A análise temática dos dados permitiu sua organização em quatro temas: “Decisão ponderada”, “Planejamento”, “Atuação na resolução de problemas” e “Ação para a melhoria” (Figura 2). Esses temas correspondem às intervenções da equipe multiprofissional que promovem segurança no transporte de pacientes em estado crítico.

Figura 2
Síntese das principais intervenções da equipe multiprofissional.

Decisão ponderada

A decisão ponderada no transporte se relaciona à avaliação de aspectos organizacionais e à coordenação dos recursos existentes. Na maioria dos estudos, aponta-se que a decisão ponderada sobre o transporte deve ser favorável quando os benefícios são maiores que os riscos, a fim de que as necessidades de saúde dos pacientes sejam atendidas.

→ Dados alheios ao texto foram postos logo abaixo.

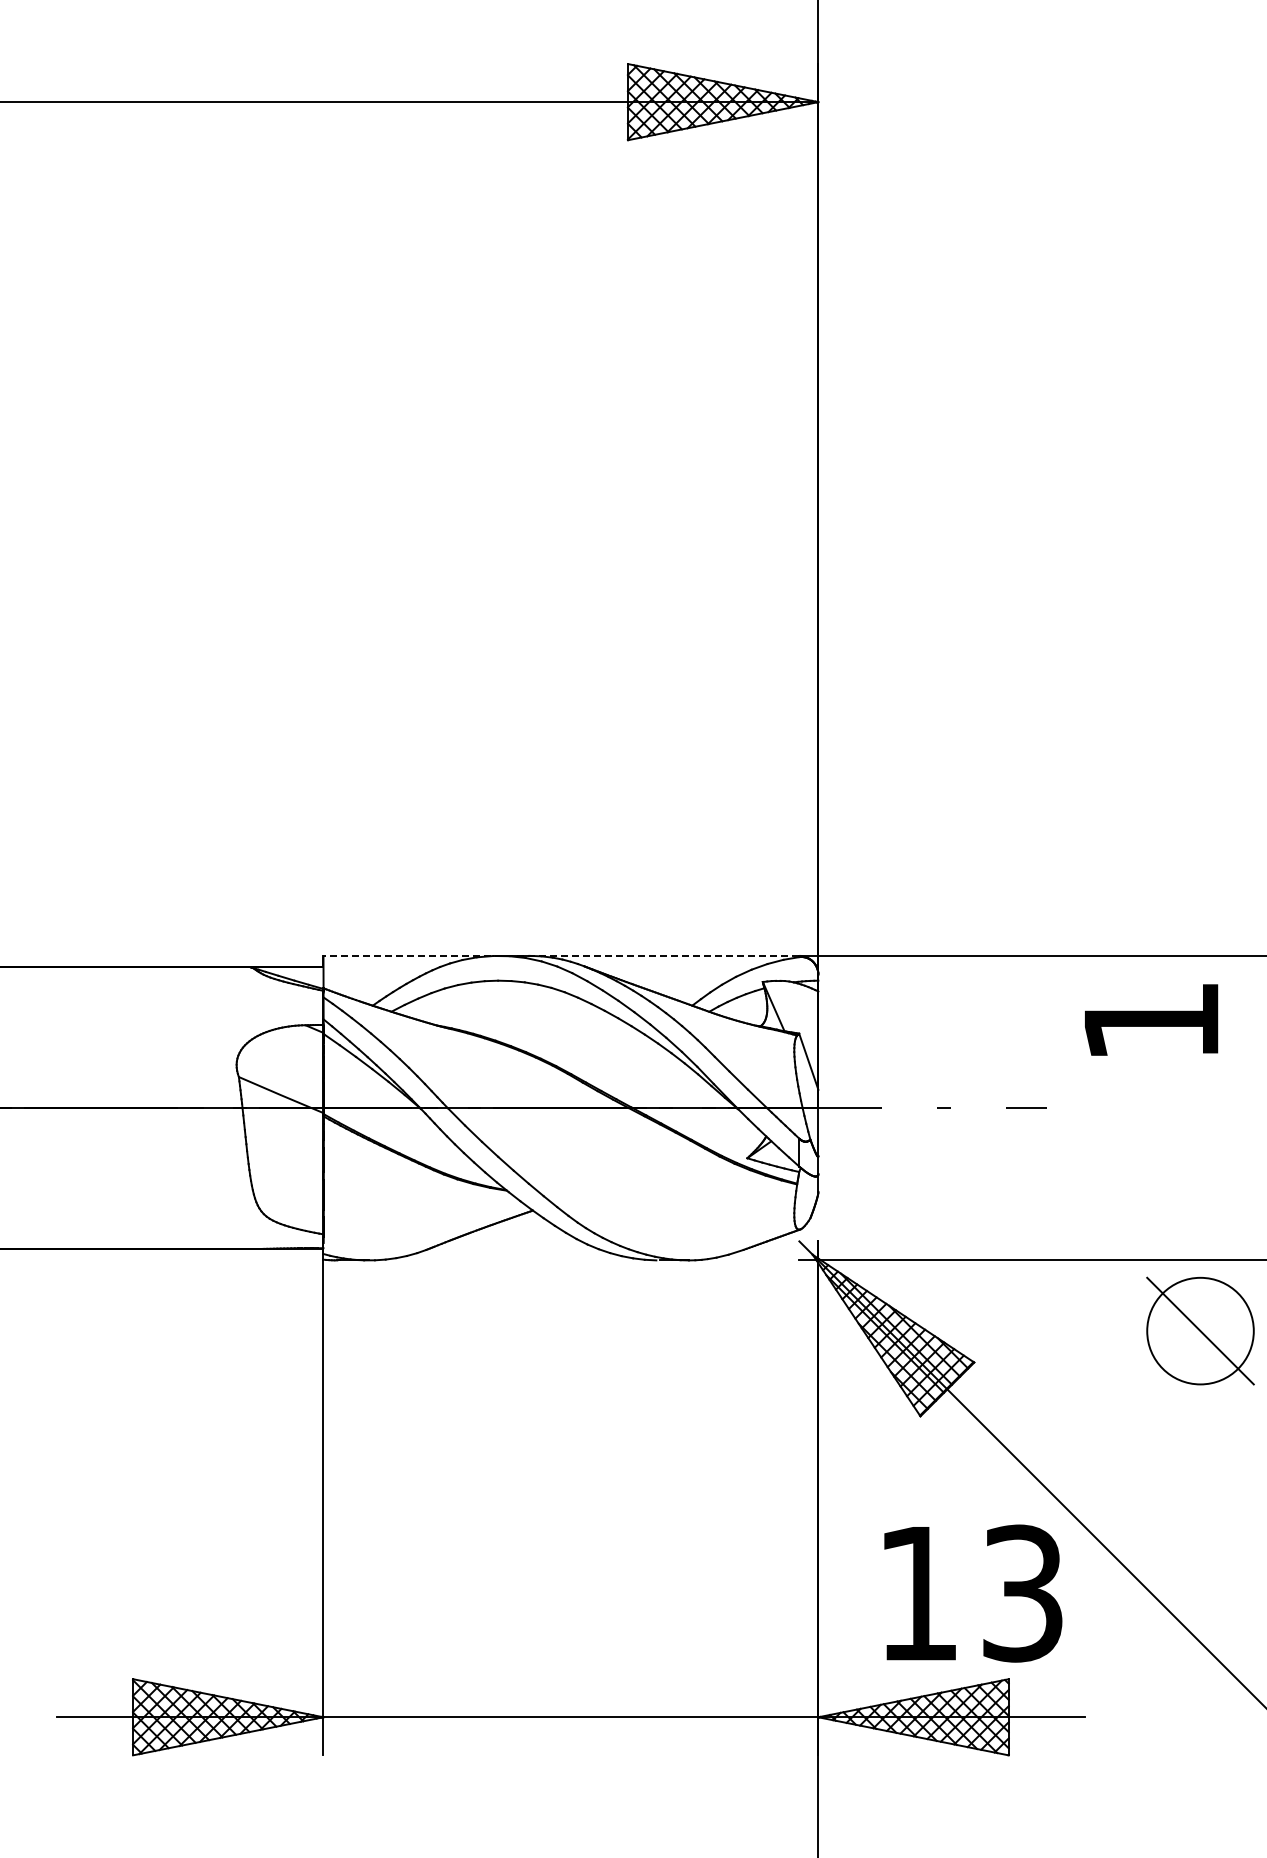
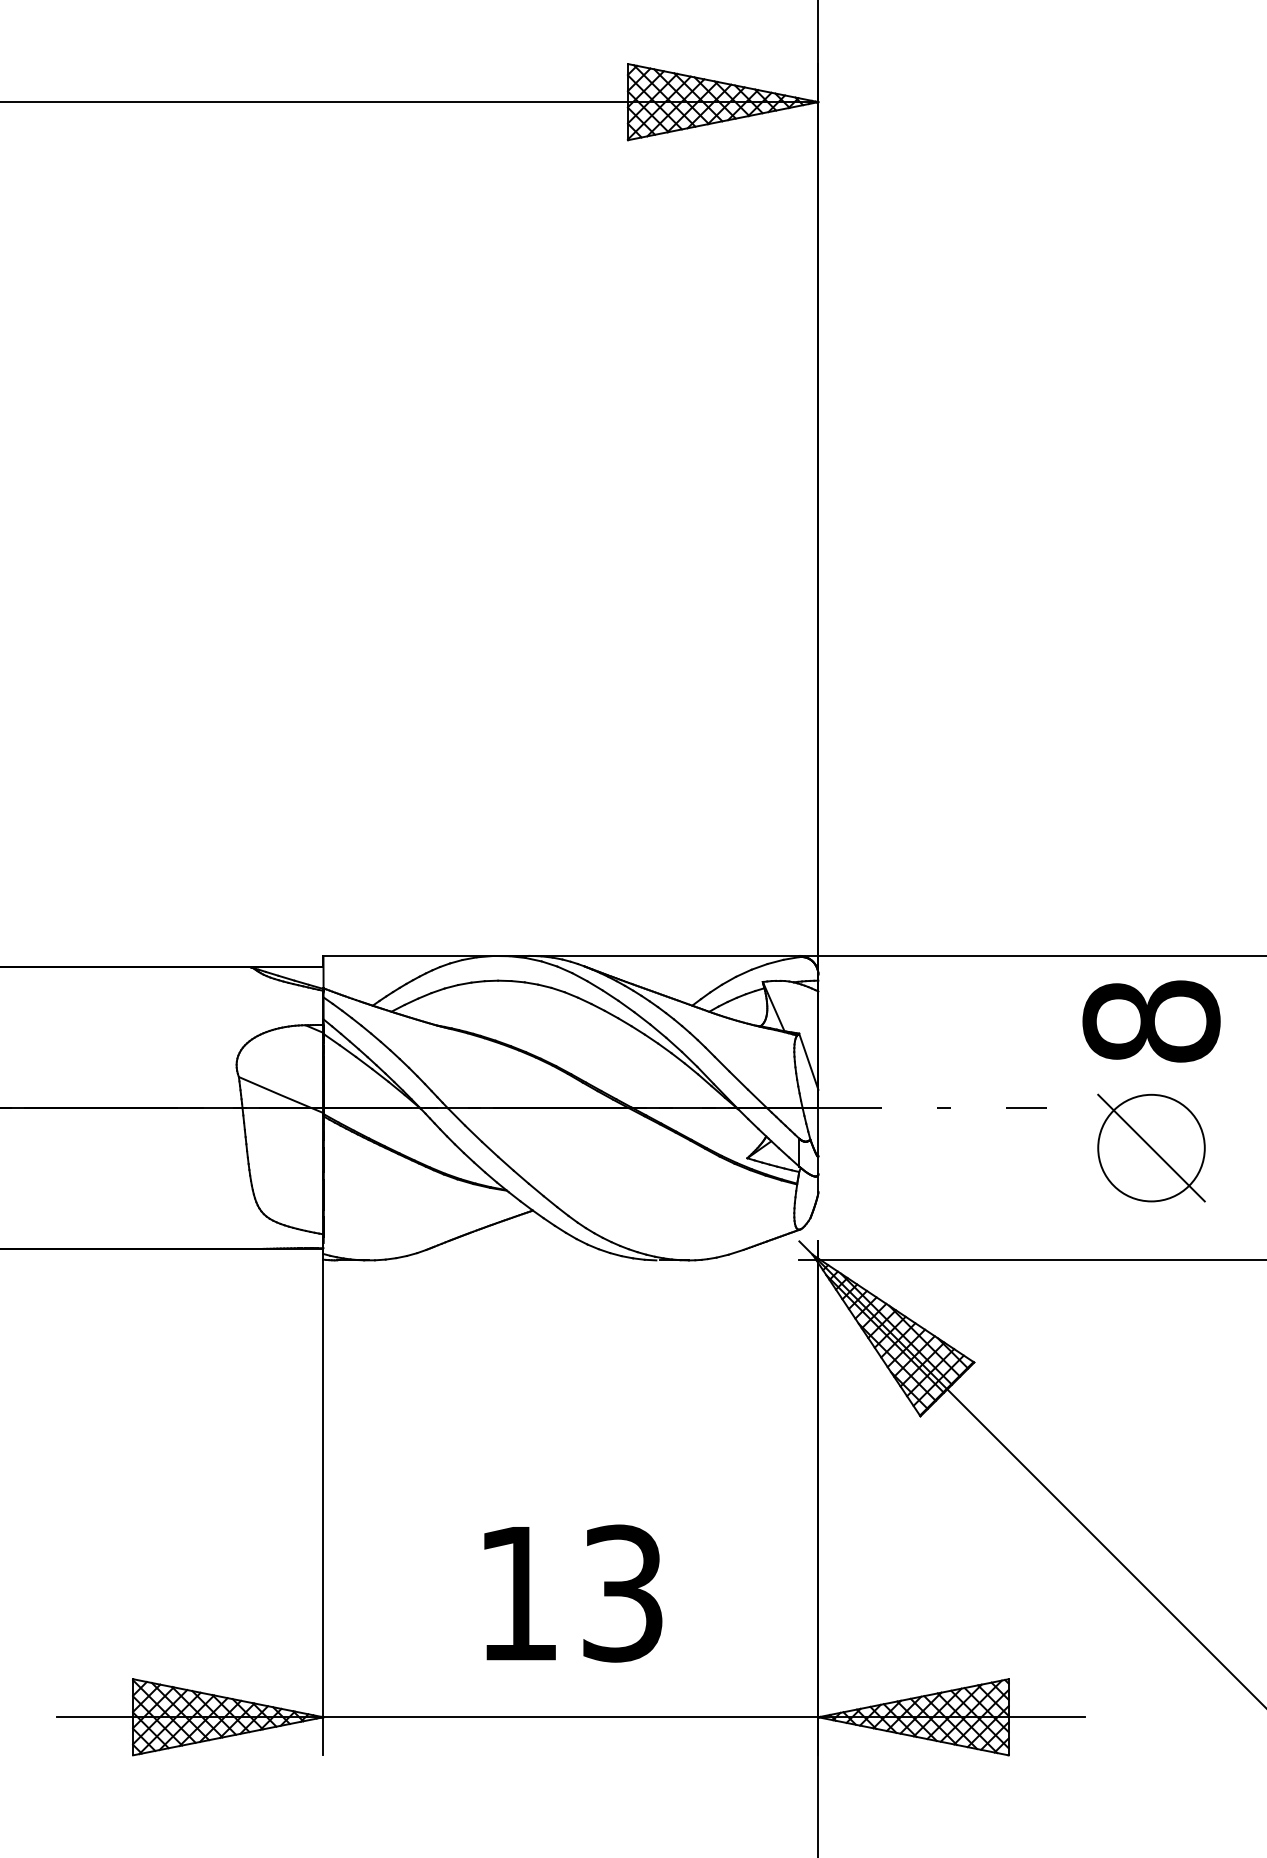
line at (561, 955): dashed -> solid
text at (1151, 1021): 1 -> 8
part at (1200, 1330) position: (1200, 1330) -> (1151, 1147)
text at (973, 1593) position: (973, 1593) -> (573, 1593)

Essa decisão envolve avaliar aspectos organizacionais do ambiente de cuidados, como a adequação da equipe multiprofissional à especificidade do transporte e às características clínicas do paciente.22,25,32 A adequação da equipe que realiza o transporte se refere à sua competência para coordenar recursos existentes, como a alocação e a otimização dos recursos humanos, materiais e temporais de que dispõe.23,27,29,33,35

Diante disso, a decisão sobre o transporte deve ser ponderada quanto aos seus benefícios e potenciais riscos, evitando o dano do paciente e promovendo a sua segurança.

Planejamento

O planejamento do transporte de pacientes em estado crítico tem como foco o desenvolvimento de competências da equipe multiprofissional e sua capacidade para antecipar e estabilizar prioridades clínicas, otimizar equipamentos e transmitir informação clínica por meio de comunicação e documentação.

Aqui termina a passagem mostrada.